Ob der Zentralverband der Deutschen Geflügelwirtschaft die Gefahr erkannte und nun hofft, ihr als größter Grünen-Parteitagsspender vorzubeugen? Ein Industriehähnchenverbot, ob „durch die Hintertür“ oder direkt durchgesetzt, wäre schlimm für die Branche.

Es gibt aber noch ein anderes Thema, bei dem die Grünen und die Geflügelwirtschaft vielleicht sogar gemeinsame Interessen verfolgen: das amerikanische Chlorhühnchen.

Wir erinnern uns: Als Globalisierungsgegner von Attac bis Greenpeace und mit parlamentarischer Rückendeckung durch Baerbocks Partei erfolgreich gegen TTIP, das Freihandelsabkommen mit den USA, kämpften, war das mittels Chlorbad von Salmonellen befreite Geflügelfleisch eine der ganz großen Gefahren, vor der uns die Anti-TTIP-Front bewahrte.

Neues Freihandelsabkommen

Jetzt, während Deutschland nach dem Russlandschock und aus Angst vor einem Wirtschaftskrieg mit China am liebsten nur noch mit lupenreinen Demokratien Handel betreiben würde, ist das Thema Freihandel plötzlich wieder ganz oben auf der Tagesordnung.

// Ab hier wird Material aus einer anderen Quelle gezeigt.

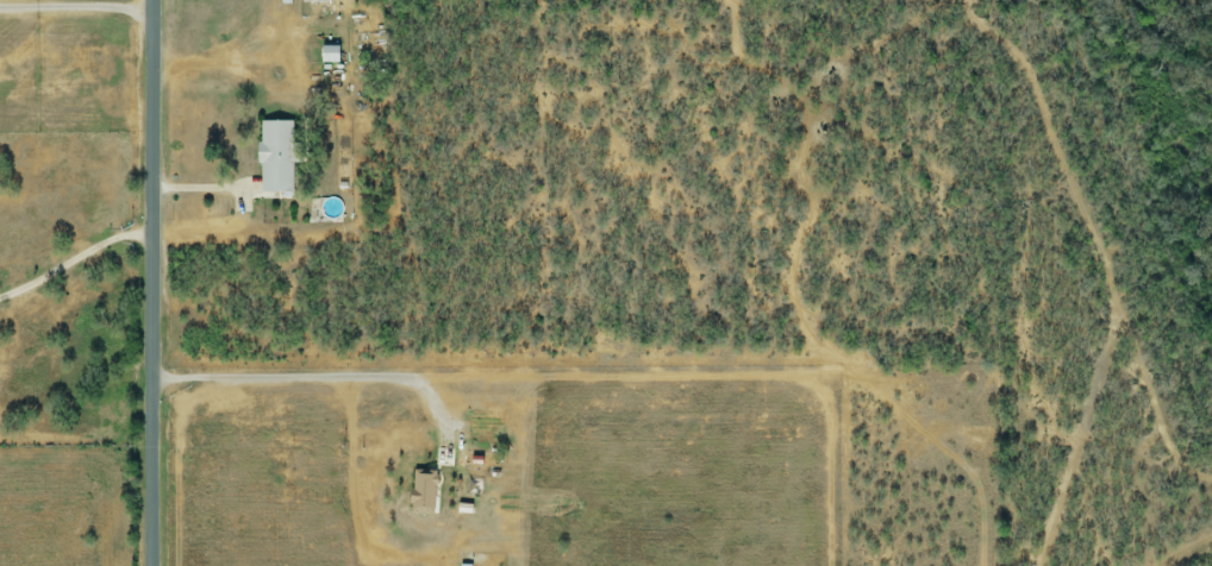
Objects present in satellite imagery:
road: (78, 9)
building: (274, 157)
road: (203, 189)
road: (76, 259)
road: (157, 282)
road: (317, 378)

Im Zentralverband der Deutschen Geflügelwirtschaft, aber das ist wirklich nur eine Vermutung, geht womöglich die Angst um, dass die mitregierenden Grünen im Eifer der Gefechts schwach werden und mit Joe Biden ein Chlorhühnchenabkommen abschließen. So wie sie bereits bei den Kohlekraftwerken sehr schnell eine Zeitwende vollzogen haben.